Puis je vous envoie tout les clichés dont j'ai pu supposer que vous aimerez les avoir; j'ai fait renforcer quelques-uns. Ensuite des vers - avec traduction, hélas! - que j'ai fait un de ces jours; il font toujours part de la série: ‘Chansons pour Arlette’. (!) Faut-il que je m'excuse de les avoir fait rimer?? Il m'est impossible de faire autrement; si j'ai du talent, il est tout différent de celui des auteurs tout-battant-neufs; je vais plus loin: s'ils ont du talent, moi je n'en ai probablement rien. Peut-être que je suis un pauvre versificateur né trop tard, et trop stupidement entêté pour comprendre les principes nouveaux; qui sait? Ce que je sais, moi, c'est que je ne veux en tout cas épater personne, et vous moins que tout autre. Mes respects à madame Petrucci, mon.... - que dois-je dire? - à vous.
Votre ami
Eddy
Clairette,
A peine ma lettre terminée, je descends et trouve votre lettre. Merci! J'avais envie de déchirer la mienne et commencer à une autre, mais pourquoi, je n'ai rien à vous cacher; puis il y a le dessin!! J'écris bien vite cette espèce de post-scriptum, pour que ma lettre vous parvienne encore à l'hôtel.

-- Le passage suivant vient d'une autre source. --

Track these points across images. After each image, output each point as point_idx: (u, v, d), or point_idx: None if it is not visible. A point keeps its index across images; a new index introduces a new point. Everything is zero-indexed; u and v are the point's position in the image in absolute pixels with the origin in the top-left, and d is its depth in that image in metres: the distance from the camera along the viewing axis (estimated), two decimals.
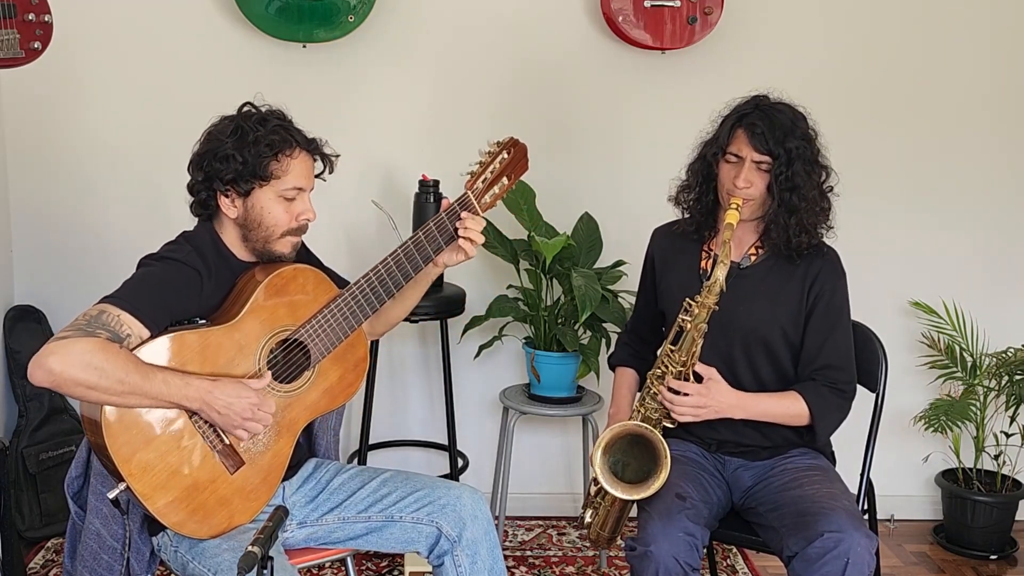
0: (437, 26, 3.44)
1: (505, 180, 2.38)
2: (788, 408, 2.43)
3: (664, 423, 2.40)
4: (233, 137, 2.15)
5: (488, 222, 2.67)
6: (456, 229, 2.30)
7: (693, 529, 2.24)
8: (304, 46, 3.32)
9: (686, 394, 2.35)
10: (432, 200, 3.22)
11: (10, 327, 3.39)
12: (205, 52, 3.39)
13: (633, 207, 3.47)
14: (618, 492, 2.32)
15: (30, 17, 2.87)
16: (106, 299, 2.02)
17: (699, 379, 2.39)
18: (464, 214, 2.31)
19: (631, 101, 3.51)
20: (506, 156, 2.38)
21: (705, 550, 2.48)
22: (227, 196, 2.18)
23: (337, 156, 2.30)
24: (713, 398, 2.37)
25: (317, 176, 2.27)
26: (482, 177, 2.35)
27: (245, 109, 2.22)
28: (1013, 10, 3.52)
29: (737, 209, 2.36)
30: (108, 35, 3.36)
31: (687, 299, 2.35)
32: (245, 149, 2.13)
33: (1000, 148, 3.60)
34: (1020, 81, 3.56)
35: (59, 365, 1.89)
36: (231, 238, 2.23)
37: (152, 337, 2.02)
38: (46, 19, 2.90)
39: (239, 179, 2.15)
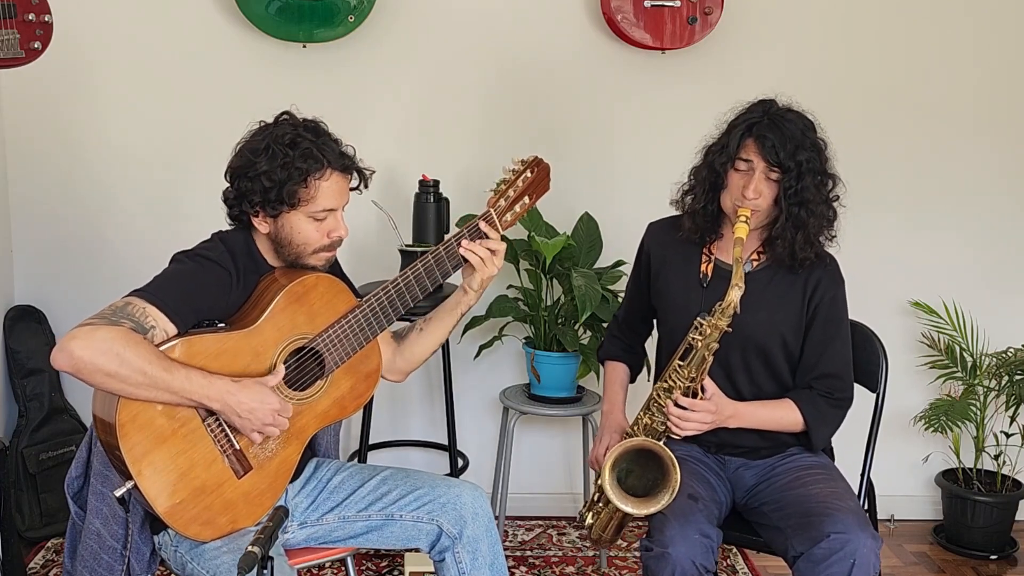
0: (437, 26, 3.44)
1: (527, 199, 2.35)
2: (783, 418, 2.43)
3: (669, 435, 2.38)
4: (264, 157, 2.11)
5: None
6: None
7: (709, 530, 2.24)
8: (304, 46, 3.32)
9: (693, 411, 2.33)
10: (432, 200, 3.22)
11: (10, 327, 3.38)
12: (205, 52, 3.39)
13: (633, 207, 3.45)
14: (628, 507, 2.30)
15: (30, 17, 2.87)
16: (134, 292, 2.02)
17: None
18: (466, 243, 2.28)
19: (631, 101, 3.51)
20: (529, 175, 2.34)
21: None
22: (256, 215, 2.16)
23: (372, 172, 2.26)
24: (718, 412, 2.36)
25: (353, 189, 2.24)
26: (505, 195, 2.31)
27: (283, 119, 2.18)
28: (1008, 16, 3.52)
29: (746, 222, 2.31)
30: (108, 35, 3.36)
31: (698, 318, 2.32)
32: (273, 173, 2.10)
33: (1001, 148, 3.60)
34: (1018, 80, 3.57)
35: (80, 350, 1.89)
36: (265, 247, 2.22)
37: (172, 337, 2.02)
38: (46, 19, 2.90)
39: (266, 203, 2.13)
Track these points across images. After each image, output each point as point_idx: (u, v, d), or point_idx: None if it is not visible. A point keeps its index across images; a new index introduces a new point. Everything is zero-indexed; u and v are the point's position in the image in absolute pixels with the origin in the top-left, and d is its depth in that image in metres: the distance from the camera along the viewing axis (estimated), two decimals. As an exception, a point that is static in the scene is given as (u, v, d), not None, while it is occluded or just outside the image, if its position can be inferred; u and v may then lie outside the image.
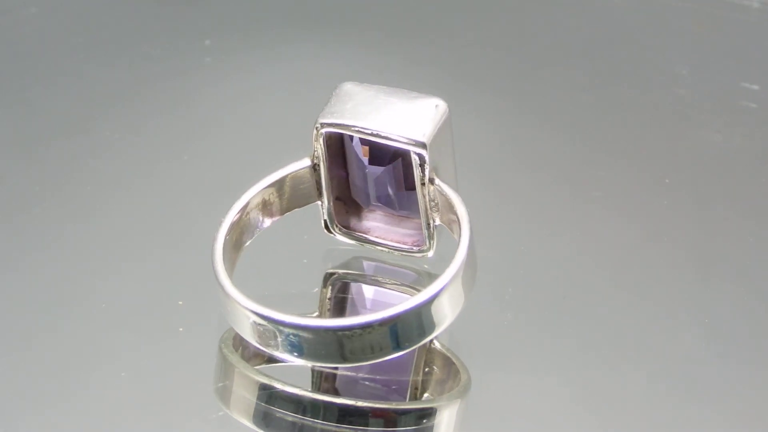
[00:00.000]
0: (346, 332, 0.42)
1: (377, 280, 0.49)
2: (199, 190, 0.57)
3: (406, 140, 0.45)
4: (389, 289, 0.49)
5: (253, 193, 0.48)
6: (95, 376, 0.47)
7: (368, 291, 0.49)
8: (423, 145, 0.45)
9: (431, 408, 0.45)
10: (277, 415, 0.44)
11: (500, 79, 0.69)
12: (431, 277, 0.48)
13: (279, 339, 0.43)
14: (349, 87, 0.48)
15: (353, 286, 0.49)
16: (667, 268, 0.52)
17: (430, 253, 0.48)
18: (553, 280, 0.51)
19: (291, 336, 0.43)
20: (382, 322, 0.42)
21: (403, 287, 0.49)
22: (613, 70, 0.69)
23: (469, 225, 0.45)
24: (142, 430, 0.45)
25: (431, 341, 0.46)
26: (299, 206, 0.49)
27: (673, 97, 0.67)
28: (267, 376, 0.45)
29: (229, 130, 0.63)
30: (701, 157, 0.61)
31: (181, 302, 0.50)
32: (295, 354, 0.43)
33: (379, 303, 0.48)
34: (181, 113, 0.64)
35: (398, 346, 0.43)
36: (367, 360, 0.43)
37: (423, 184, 0.46)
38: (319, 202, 0.49)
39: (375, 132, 0.46)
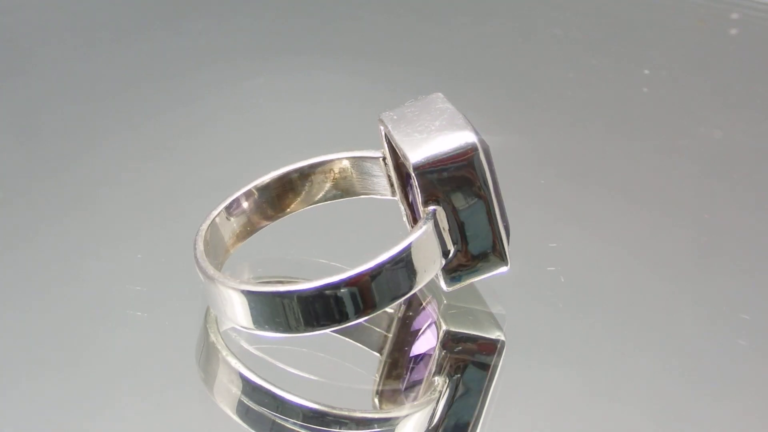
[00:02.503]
0: (308, 295, 0.43)
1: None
2: (199, 191, 0.57)
3: (403, 156, 0.45)
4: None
5: (266, 178, 0.49)
6: (95, 375, 0.47)
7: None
8: (412, 166, 0.45)
9: (397, 417, 0.45)
10: (251, 406, 0.45)
11: (501, 77, 0.69)
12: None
13: (252, 309, 0.44)
14: (432, 97, 0.47)
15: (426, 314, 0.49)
16: (667, 263, 0.52)
17: (444, 287, 0.47)
18: (557, 275, 0.51)
19: (268, 303, 0.43)
20: (348, 283, 0.43)
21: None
22: (612, 67, 0.69)
23: (429, 225, 0.45)
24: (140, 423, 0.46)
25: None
26: (375, 194, 0.50)
27: (674, 93, 0.67)
28: (245, 365, 0.45)
29: (231, 132, 0.63)
30: (702, 154, 0.61)
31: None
32: (271, 324, 0.44)
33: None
34: (182, 113, 0.65)
35: (363, 310, 0.43)
36: (330, 327, 0.43)
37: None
38: (397, 198, 0.49)
39: (396, 141, 0.46)
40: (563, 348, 0.48)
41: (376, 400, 0.45)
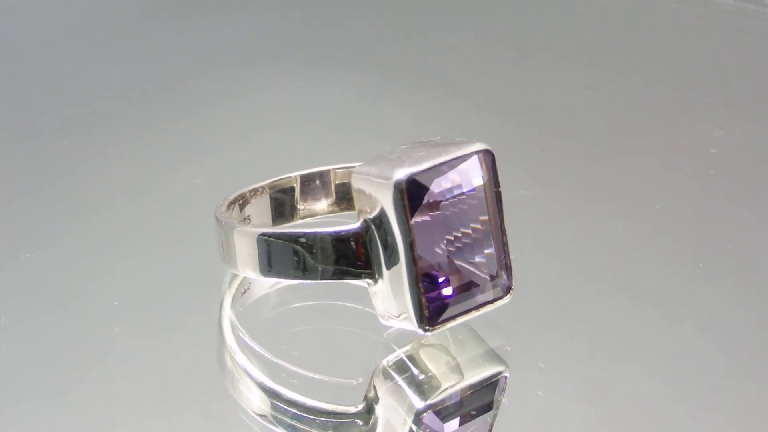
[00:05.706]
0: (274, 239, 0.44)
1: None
2: (201, 191, 0.57)
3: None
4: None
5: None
6: (96, 373, 0.47)
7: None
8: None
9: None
10: (271, 411, 0.45)
11: (501, 77, 0.69)
12: None
13: (264, 252, 0.44)
14: (468, 141, 0.45)
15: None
16: (668, 262, 0.52)
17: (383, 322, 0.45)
18: (554, 278, 0.51)
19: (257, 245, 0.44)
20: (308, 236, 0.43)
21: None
22: (614, 67, 0.70)
23: None
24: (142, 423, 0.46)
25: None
26: None
27: (675, 93, 0.67)
28: (260, 368, 0.46)
29: (233, 135, 0.63)
30: (702, 153, 0.61)
31: None
32: (285, 269, 0.44)
33: None
34: (184, 115, 0.65)
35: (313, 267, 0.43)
36: (295, 278, 0.44)
37: None
38: None
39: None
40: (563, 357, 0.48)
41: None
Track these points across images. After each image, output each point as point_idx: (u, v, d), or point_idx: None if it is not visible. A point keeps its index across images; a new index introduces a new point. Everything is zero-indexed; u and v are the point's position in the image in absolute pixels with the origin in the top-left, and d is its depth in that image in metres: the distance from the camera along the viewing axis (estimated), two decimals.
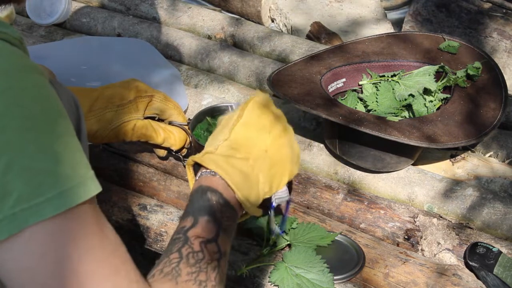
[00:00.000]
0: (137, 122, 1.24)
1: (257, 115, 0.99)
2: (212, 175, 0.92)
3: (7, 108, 0.63)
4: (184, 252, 0.81)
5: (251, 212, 0.95)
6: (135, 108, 1.24)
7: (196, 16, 1.89)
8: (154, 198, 1.36)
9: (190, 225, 0.85)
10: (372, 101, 1.43)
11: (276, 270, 1.14)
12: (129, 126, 1.23)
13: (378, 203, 1.31)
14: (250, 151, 0.95)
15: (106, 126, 1.21)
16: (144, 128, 1.25)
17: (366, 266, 1.19)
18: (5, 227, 0.62)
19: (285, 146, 0.99)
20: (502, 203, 1.28)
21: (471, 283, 1.15)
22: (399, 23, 2.14)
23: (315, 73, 1.43)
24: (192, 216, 0.87)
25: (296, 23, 2.03)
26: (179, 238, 0.83)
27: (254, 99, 1.00)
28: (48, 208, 0.63)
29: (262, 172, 0.96)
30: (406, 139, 1.26)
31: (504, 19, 1.98)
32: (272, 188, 0.98)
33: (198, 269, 0.79)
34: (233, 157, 0.94)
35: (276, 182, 0.98)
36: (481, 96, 1.39)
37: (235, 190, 0.91)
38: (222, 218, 0.88)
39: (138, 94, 1.24)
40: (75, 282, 0.65)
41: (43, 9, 1.90)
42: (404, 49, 1.51)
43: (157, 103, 1.26)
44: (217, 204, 0.89)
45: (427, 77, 1.43)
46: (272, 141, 0.98)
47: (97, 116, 1.21)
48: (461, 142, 1.28)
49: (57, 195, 0.63)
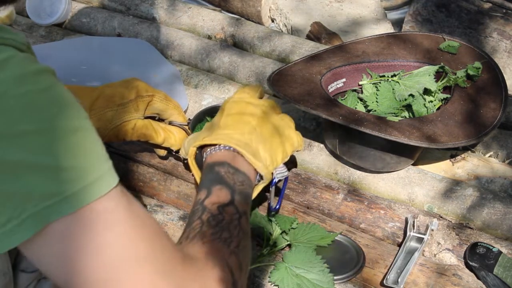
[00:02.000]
0: (138, 122, 1.24)
1: (236, 106, 1.11)
2: (216, 152, 1.01)
3: (25, 113, 0.65)
4: (205, 218, 0.87)
5: (263, 171, 1.04)
6: (135, 108, 1.24)
7: (196, 16, 1.89)
8: (154, 198, 1.36)
9: (205, 196, 0.92)
10: (372, 101, 1.43)
11: (276, 270, 1.14)
12: (129, 126, 1.23)
13: (378, 203, 1.31)
14: (242, 127, 1.06)
15: (106, 125, 1.22)
16: (144, 128, 1.25)
17: (366, 266, 1.19)
18: (30, 225, 0.65)
19: (269, 127, 1.10)
20: (502, 203, 1.28)
21: (471, 283, 1.15)
22: (399, 23, 2.14)
23: (315, 73, 1.43)
24: (205, 188, 0.94)
25: (296, 23, 2.03)
26: (197, 209, 0.90)
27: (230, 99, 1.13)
28: (69, 204, 0.65)
29: (259, 144, 1.06)
30: (406, 139, 1.26)
31: (504, 19, 1.98)
32: (272, 160, 1.07)
33: (221, 228, 0.86)
34: (231, 133, 1.04)
35: (274, 156, 1.08)
36: (481, 96, 1.39)
37: (243, 153, 1.01)
38: (234, 184, 0.96)
39: (139, 93, 1.25)
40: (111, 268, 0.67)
41: (43, 9, 1.90)
42: (404, 49, 1.51)
43: (158, 103, 1.27)
44: (226, 173, 0.97)
45: (427, 77, 1.43)
46: (257, 122, 1.08)
47: (97, 115, 1.21)
48: (461, 142, 1.28)
49: (78, 191, 0.66)
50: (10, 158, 0.64)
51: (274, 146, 1.09)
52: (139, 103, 1.25)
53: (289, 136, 1.14)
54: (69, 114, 0.68)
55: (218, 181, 0.96)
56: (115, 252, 0.67)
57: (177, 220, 1.27)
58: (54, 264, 0.67)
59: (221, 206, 0.90)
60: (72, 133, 0.67)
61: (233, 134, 1.05)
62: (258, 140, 1.06)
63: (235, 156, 1.02)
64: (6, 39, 0.69)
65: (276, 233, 1.21)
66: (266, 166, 1.06)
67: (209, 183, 0.96)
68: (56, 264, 0.67)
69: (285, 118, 1.16)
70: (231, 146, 1.02)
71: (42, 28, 1.89)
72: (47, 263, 0.68)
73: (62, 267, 0.67)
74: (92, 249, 0.66)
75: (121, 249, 0.68)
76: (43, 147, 0.65)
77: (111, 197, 0.68)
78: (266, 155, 1.06)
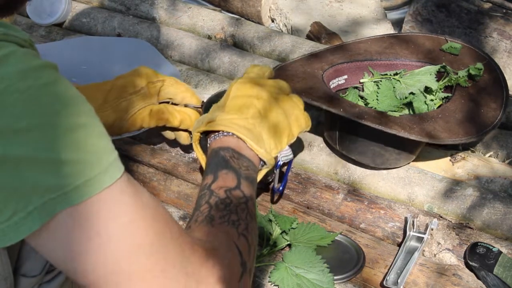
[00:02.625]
0: (153, 107, 1.25)
1: (243, 88, 1.10)
2: (220, 137, 1.03)
3: (28, 108, 0.65)
4: (212, 202, 0.89)
5: (266, 158, 1.05)
6: (148, 94, 1.25)
7: (196, 16, 1.89)
8: None
9: (211, 181, 0.94)
10: (373, 99, 1.44)
11: (276, 270, 1.14)
12: (145, 112, 1.24)
13: (378, 203, 1.31)
14: (246, 112, 1.07)
15: (123, 116, 1.23)
16: (160, 112, 1.25)
17: (366, 266, 1.19)
18: (36, 217, 0.65)
19: (274, 109, 1.10)
20: (502, 203, 1.28)
21: (471, 283, 1.15)
22: (399, 23, 2.14)
23: (317, 69, 1.43)
24: (211, 173, 0.96)
25: (296, 23, 2.03)
26: (204, 193, 0.91)
27: (238, 80, 1.13)
28: (74, 196, 0.65)
29: (263, 129, 1.06)
30: (407, 133, 1.26)
31: (504, 19, 1.98)
32: (276, 144, 1.08)
33: (229, 211, 0.87)
34: (234, 118, 1.05)
35: (278, 140, 1.09)
36: (482, 96, 1.39)
37: (245, 139, 1.02)
38: (240, 168, 0.98)
39: (149, 80, 1.26)
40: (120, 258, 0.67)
41: (43, 9, 1.90)
42: (406, 49, 1.51)
43: (169, 87, 1.28)
44: (231, 157, 0.99)
45: (429, 76, 1.44)
46: (262, 104, 1.08)
47: (112, 106, 1.22)
48: (461, 139, 1.28)
49: (82, 184, 0.66)
50: (13, 153, 0.64)
51: (279, 130, 1.09)
52: (151, 89, 1.26)
53: (296, 118, 1.14)
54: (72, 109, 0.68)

Primo: voulez-vous remercier votre maman de ma part, mais bien remercier, avec toute la grâce dont je serais incapable, pour sa gentillesse de vouloir me donner la photo qu'elle a? En retour je lui cède mon titre nouvellement reçu d'ange.- Je pleure votre perle fausse avec de (fausses) larmes. Mes voeux accompagnent monsieur et madame Van Dyck dans leur voiture, quand il y aura encore de place. Vous êtes bien sûr, Clairette, que c'était leurs bagages qui les écrasaient? Ce n'était pas le bonheur?
Secundo (si je ne me trompe pas): merci pour les ‘mille bonnes choses affectueuses’ que j'ai reçu à la fin de votre lettre. Je les ai regardé longtemps, tourné et retourné, fouillé à fond, - résultat: je n'ai même pas trouvé le quart d'un petit baiser. J'ai pensé aux adieux spontanés de vous et de M. et Mme Ley et je me suis demandé si je n'échangerais pas mes mille choses contre les deux choses qu'a reçu le brave docteur.* Mais ‘un troubadour’ doit se contenter de l'abstrait. J'ai mis le cadeau avec la lettre.... dans ma poche, il dort bien.
Nous serons probablement tout le mois de juin en Hollande. Je tâcherai d'être de retour à Paris, vers la fin du mois quand vous serez ici. Sinon, l'abstrait aura sa continuation. Mais je vous jure que je vous reverrai avant notre départ pour les Indes; si vous y tenez, vous pouvez en être sûre. Je vous écrirai bientôt à Quinto.
1 Comment va cet excellent monsieur de Padowa?
2 Comment tourne le très-élégant M. Pirouette?
(Vous oubliez les personnes les plus intéressantes.)
A bientôt! (Vous avez reçu ma 2e lettre?) Toute ma sympathie respectueuse à votre maman et un peu plus que tout (pour être franc) à vous.